O mundo dos sonhos é um terreno fértil para a construção de grandes narrativas. Uma única mente pode criar universos fabulosos em seu subconsciente. Ana Recalde conseguiu criar uma saga envolvente em Beladona, que conta a história de uma garota que desde os sete anos (a partir do ponto de partida da história) vive experiências assustadoras através dos seus sonhos.

Samantha, a protagonista dessa história, sofre com terríveis pesadelos que a levam para cenários sombrios povoados por criaturas assustadoras. Com o passar dos anos ela vai aprendendo mais sobre esse universo que a atormenta. Descobertas surpreendentes vão se revelando para nós leitores à medida que acompanhamos a personagem ao longo de sua vida. O resultado é uma aventura aterrorizante, com reviravoltas e o desenvolvimento de um universo ao mesmo tempo assustador e atraente pela riqueza de possibilidades.

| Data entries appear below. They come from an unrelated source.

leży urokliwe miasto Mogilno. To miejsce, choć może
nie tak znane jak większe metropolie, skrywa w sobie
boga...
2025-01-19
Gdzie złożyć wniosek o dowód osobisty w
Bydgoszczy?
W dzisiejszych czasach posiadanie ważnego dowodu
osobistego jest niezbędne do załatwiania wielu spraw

O grande desafio de Samantha é compreender o que se assa em sua mente durante seus sonhos. Durante sua infância e parte da adolescência ela tem dificuldades em assimilar o terror do universo que visita todas as vezes que dorme. Tal tormento obviamente interfere em sua vida social, tornando-a uma garota isolada e depressiva, assustada a maior parte do tempo e por tais motivos rejeitada, exceto por sua família muito bem alicerçada na figura materna.

O leitor pode temer que Samantha seja mais um estereótipo da garota esquisitona, com dons sobrenaturais e aparência gótica. Ao longo da leitura vamos descobrindo uma personagem com fortes motivações para a construção de seu comportamento, o que a a afasta do clichê rapidamente. O ponto mais atraente do roteiro, é a possibilidade de descobrirmos junto com Samantha como essa realidade funciona nos sonhos e quem está por trás de tudo. A trajetória dela nos permite vivenciar todo o amadurecimento da personagem e, na condição de observadores, nos envolvermos tanto por estarmos caminhando ao lado dela, como por descobrirmos um mundo cheio de possibilidades fantásticas.

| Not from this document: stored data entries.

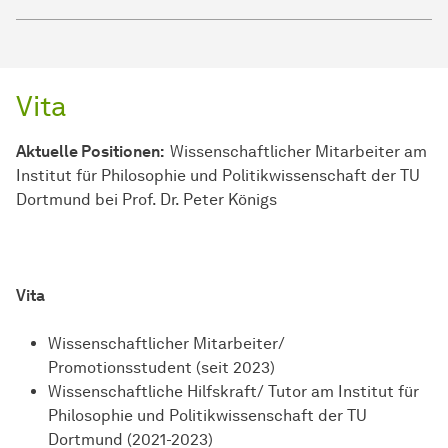
Vita
Aktuelle Positionen:
Wissenschaftlicher Mitarbeiter am
Institut für Philosophie und Politikwissenschaft der TU
Dortmund bei Prof. Dr. Peter Königs
Vita
Wissenschaftlicher Mitarbeiter/
Promotionsstudent (seit 2023)
Wissenschaftliche Hilfskraft/ Tutor am Institut für
Philosophie und Politikwissenschaft der TU
Dortmund (2021-2023)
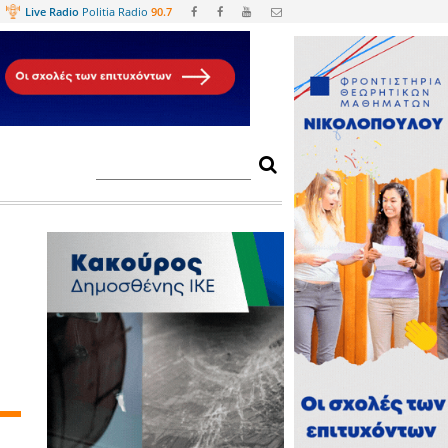
Web
TV
Live Radio
Politia Radio
90.
λες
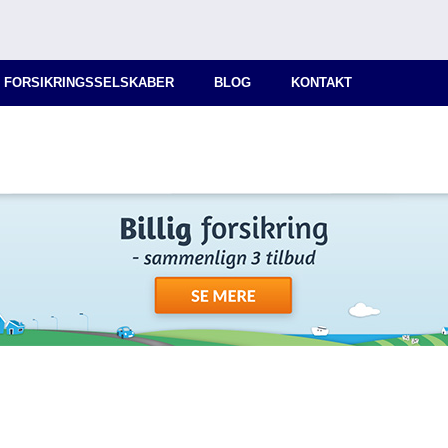
 FORSIKRINGSSELSKABER
BLOG
KONTAKT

Os desenhos são um show à parte

A arte de Denis Mello é totalmente necessária para o sucesso da obra. Um exemplo de que nas obras independentes a sinergia entre roteirista e artista gera um resultado bem diferente do que vemos comumente nos quadrinhos comerciais. Não que estes últimos não produzam bons resultados, longe disso, mas quando lemos algo como Beladona, percebemos como o roteiro e a arte se complementam de forma excepcional. Os traços são belíssimos. Na sequencia dos sonhos não há divisão em quadros, temos sim uma sequencia de movimentos dos personagens através do cenário transmitindo uma forte sensação de movimento. Com traços marcantes, cada painel apresenta uma riqueza de detalhes que prende por um longo tempo a atenção do leitor mais atento.

O formato da hq é maior que o americano, as páginas são impressas em papel couchê, conferindo um acabamento mais refinado. Nos extras temos textos do Denis Mello explicando um pouco o processo de criação, e várias ilustrações de artistas convidados. É sem dúvida uma obra essencial para fãs de quadrinhos que buscam uma obra autoral de alta qualidade tanto em termos gráficos quanto no roteiro.

A sensação que tive lendo Beladona foi a melhor possível. Confesso que me surpreendi, por não estar habituado ainda à produção nacional autoral. O roteiro tem um bom desenvolvimento e consegue construir uma história envolvente e bem amarrada. Os desenhos são muito bonitos e valem a apreciação cuidadosa para o aproveitamento de cada detalhe. Pode parecer estranho uma análise sem pontos negativos, pelo menos alguns que mereçam ser citados. A verdade é que não consigo apontar algo negativo nessa obra belíssima. Não há zona de conforto nem para o roteiro da Ana Recalde, nem para a arte estilosa do Denis Mello. O mercado Brasileiro, e especialmente os leitores precisam olhar mais em volta e descobrir jóias como essas. Sua coleção vai ficar muito mais valiosa com aquisições como esta.